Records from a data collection
"""

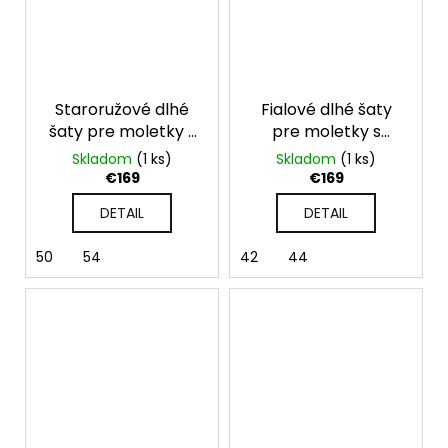
Staroružové dlhé
Fialové dlhé šaty
šaty pre moletky s
pre moletky s
krátkymi rukávmi
krátkymi rukávmi
Skladom
(1 ks)
Skladom
(1 ks)
€169
€169
DETAIL
DETAIL
50
54
42
44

"""

Problem requirements: Without the pictures, give the entries above back exactly.

Problem solution:
Staroružové dlhé
Fialové dlhé šaty
šaty pre moletky s
pre moletky s
krátkymi rukávmi
krátkymi rukávmi
Skladom
(1 ks)
Skladom
(1 ks)
€169
€169
DETAIL
DETAIL
50
54
42
44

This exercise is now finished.